TASK TO CARRY OUT: Write the next part of the article on MIT's particle robots, picking up after its last sentence.

SELECTED TEXT:
* * *
“No centralised control, no single point of failure, no fixed shape…”
MIT researchers have developed Particle Robotics, a new form of simple robotics that do not need to communicate directly with each other to move in unison and will continue to move even if a large portion of the system is destroyed.
The system comprises individual cells or disc-shaped “particles” that interconnect to form a larger system of devices that can transport objects. Each individual robot is roughly six inches in size and can do only two things, expand and contract.
When several devices are side by side their expansion and contraction is timed so they move like a wave in a chosen direction, in this case towards a light source which is integral to the synchronised motion of the particles.
Importantly the devices do not directly communicate which each other, instead they broadcast what level of light intensity they are detecting. With this data an algorithm programmed into each device times an expansion and contraction which propels the mass of robots towards the light source moving any object along with them.
Hod Lipson, a professor of mechanical engineering at Columbia Engineering, commented in a blog on the technology that: “The key novelty here is that you have a new kind of robot that has no centralized control, no single point of failure, no fixed shape, and its components have no unique identity.”
Particle Robotics Are Incredibly Robust
Each device consists of a six inch cylindrical bases that contains a battery, a motor, a microcontroller, light detection sensors and a communication module that can broadcast and receive signals. Every particle has magnets on the side panel that allow it to interconnect with other particles.
A device on its own will not be able to move, but several linked together enable them to move via expanding and contracting. In order for them to move in a chosen direction the scientists equipped each device with an algorithm that analyses broadcasted information being sent out constantly by each particle. These broadcasts contain data on the level of light intensity each particle is detecting rated on a scale of one to ten.
* * *
(Saved data entries)
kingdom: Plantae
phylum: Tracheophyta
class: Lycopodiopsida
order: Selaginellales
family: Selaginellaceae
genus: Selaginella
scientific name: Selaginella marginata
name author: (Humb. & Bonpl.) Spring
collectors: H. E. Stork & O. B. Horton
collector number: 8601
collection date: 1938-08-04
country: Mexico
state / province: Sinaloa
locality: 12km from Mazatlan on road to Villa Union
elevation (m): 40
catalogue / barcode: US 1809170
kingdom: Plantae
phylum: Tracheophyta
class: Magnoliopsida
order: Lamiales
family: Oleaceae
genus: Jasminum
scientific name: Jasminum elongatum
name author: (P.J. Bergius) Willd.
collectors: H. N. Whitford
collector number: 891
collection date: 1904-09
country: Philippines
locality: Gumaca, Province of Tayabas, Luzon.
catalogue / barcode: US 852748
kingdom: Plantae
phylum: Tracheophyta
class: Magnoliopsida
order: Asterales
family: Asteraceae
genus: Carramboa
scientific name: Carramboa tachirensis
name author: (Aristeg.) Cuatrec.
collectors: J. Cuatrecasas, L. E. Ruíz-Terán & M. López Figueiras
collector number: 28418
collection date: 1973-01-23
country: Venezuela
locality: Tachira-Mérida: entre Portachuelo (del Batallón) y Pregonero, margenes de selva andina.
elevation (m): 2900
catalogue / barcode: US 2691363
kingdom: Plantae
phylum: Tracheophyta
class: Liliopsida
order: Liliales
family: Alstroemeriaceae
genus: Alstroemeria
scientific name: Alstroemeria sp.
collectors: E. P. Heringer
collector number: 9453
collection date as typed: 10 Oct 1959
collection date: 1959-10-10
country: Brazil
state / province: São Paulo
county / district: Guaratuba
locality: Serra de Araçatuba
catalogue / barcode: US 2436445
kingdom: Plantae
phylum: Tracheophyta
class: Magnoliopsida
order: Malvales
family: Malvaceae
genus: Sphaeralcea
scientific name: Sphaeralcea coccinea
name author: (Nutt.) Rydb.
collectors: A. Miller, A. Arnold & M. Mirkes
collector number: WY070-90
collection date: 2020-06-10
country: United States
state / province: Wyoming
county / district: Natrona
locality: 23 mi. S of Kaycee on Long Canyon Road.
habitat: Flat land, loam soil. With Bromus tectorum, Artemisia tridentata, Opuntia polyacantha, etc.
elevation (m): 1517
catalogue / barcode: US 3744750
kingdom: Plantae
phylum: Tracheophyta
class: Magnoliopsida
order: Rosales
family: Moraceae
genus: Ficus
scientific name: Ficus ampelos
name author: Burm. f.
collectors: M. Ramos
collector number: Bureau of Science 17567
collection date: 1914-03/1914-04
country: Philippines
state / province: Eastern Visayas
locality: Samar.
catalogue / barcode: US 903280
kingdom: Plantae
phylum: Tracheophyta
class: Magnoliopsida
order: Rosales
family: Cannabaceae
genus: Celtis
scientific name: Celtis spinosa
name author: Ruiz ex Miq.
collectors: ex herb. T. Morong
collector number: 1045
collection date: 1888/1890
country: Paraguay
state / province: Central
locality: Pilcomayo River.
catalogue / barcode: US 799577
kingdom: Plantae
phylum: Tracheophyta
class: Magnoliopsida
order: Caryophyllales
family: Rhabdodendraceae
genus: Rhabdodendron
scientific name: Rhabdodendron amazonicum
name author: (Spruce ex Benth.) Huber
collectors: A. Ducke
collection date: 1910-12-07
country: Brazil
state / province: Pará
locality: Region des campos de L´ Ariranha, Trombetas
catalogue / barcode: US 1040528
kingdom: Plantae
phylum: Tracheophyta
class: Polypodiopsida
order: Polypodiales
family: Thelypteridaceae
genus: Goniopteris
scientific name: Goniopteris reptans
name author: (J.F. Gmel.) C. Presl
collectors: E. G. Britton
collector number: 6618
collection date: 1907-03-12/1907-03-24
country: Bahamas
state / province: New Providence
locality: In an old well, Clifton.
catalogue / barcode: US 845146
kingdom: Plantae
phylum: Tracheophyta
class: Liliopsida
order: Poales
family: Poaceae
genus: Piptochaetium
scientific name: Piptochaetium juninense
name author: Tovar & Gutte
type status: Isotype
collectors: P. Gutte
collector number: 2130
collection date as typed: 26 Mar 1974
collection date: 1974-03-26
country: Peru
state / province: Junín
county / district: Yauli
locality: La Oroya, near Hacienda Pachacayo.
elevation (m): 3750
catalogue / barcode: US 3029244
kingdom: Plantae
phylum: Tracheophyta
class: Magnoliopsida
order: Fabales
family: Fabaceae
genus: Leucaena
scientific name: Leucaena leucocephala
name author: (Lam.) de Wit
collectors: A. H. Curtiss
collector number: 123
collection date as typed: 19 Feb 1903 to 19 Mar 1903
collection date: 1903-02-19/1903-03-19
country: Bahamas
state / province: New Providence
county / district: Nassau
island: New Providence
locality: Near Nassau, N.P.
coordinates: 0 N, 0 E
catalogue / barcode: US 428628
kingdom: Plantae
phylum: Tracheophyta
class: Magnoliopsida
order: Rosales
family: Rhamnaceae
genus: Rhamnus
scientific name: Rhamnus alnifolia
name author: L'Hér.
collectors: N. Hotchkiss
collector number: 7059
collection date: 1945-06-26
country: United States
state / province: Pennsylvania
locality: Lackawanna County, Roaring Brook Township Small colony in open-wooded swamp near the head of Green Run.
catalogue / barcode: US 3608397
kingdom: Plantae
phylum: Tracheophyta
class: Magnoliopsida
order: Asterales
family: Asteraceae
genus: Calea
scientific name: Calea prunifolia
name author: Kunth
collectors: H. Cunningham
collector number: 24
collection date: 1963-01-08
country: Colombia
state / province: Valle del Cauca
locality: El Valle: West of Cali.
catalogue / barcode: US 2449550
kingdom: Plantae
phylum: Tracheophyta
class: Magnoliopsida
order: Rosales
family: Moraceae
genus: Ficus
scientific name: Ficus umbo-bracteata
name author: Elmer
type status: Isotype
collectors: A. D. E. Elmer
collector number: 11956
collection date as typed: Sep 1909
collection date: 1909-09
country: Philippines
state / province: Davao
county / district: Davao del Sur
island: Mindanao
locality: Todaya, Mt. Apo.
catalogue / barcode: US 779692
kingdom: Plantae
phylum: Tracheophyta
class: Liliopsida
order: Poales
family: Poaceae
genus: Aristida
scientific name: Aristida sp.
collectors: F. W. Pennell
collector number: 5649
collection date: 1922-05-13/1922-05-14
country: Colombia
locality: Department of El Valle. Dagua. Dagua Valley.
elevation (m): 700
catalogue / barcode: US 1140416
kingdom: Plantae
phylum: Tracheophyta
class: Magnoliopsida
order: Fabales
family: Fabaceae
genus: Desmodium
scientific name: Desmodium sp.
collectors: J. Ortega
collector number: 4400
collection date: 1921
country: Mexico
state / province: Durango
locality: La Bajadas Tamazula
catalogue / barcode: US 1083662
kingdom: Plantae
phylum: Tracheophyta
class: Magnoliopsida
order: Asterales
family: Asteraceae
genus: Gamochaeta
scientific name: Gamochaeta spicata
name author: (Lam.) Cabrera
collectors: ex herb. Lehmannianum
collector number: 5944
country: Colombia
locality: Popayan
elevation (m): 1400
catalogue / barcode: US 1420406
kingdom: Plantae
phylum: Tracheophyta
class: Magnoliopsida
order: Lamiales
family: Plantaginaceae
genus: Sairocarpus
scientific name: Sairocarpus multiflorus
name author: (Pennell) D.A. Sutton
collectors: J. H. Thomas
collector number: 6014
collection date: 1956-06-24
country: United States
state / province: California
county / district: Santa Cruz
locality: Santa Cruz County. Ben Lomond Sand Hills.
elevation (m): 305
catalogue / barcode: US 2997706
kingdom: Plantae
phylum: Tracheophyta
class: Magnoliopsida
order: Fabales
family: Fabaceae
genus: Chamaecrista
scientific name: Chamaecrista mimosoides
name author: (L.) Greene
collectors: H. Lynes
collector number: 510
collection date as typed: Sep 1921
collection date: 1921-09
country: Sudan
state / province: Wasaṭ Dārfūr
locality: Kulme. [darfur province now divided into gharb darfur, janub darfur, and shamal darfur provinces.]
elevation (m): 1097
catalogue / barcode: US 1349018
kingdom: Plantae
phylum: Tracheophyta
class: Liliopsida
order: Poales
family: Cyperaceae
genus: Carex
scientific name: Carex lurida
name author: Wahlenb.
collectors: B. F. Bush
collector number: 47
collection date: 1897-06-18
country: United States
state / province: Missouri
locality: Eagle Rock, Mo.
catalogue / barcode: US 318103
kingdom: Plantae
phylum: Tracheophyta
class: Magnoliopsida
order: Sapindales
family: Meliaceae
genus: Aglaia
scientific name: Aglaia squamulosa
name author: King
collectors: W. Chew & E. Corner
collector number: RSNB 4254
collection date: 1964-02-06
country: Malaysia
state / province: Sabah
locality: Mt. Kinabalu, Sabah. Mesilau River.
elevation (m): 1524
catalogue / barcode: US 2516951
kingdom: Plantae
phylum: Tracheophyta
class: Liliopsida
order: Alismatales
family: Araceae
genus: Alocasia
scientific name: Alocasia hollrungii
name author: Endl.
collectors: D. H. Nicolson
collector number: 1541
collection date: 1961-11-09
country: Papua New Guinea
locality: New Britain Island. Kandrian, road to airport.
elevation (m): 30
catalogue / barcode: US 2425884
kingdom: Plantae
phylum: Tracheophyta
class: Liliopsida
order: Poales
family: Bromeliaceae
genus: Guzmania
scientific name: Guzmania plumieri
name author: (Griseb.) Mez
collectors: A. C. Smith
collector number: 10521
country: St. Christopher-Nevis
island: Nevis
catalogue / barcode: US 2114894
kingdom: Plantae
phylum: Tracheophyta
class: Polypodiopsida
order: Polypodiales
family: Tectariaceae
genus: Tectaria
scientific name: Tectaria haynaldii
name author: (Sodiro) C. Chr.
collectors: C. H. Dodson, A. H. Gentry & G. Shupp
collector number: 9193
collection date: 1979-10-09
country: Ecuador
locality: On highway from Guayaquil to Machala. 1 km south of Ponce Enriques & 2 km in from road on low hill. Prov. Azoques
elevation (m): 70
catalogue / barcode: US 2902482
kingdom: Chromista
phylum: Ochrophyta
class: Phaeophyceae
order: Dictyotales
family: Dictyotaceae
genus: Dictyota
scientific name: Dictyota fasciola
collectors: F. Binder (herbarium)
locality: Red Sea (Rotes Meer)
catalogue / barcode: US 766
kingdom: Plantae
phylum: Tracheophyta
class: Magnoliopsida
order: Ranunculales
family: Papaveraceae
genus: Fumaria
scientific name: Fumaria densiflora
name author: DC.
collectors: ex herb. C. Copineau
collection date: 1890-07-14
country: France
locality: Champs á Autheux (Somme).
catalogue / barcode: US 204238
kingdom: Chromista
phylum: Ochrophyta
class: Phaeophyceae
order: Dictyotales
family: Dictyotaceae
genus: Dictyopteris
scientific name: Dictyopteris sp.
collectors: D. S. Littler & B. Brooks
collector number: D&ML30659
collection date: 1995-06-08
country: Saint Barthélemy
* * *
SOLVED PROBLEM:
The result is a synchronized system that will move away or towards a designated light source. Shuguang Li a PostDoc researcher at the Computer Science and Artificial Intelligence Laboratory (CSAIL) commented: “This creates a mechanical expansion-contraction wave, a coordinated pushing and dragging motion, that moves a big cluster toward or away from environmental stimuli,
You could destroy a number of the devices in the swarm and it would not stop their functionality. In a paper published in Nature the researchers noted that they ran a simulation in which a cluster of 10,000 particles maintain their course and motion, even though 20 percent of the devices had failed.
Daniela Rus director of CSAIL wrote that: “The robot by itself is static, but when it connects with other robot particles, all of a sudden the robot collective can explore the world and control more complex actions. With these ‘universal cells,’ the robot particles can achieve different shapes, global transformation, global motion, global behaviour, and, as we have shown in our experiments, follow gradients of light. This is very powerful.”
With further development size scaling the system could represent a new form of robust micro-robotics that ensure sustained working systems less prone to complete shut down due to damaged parts. The particles have been developed in a collaborative project between MIT, Columbia Engineering, Cornell University, and Harvard University researchers.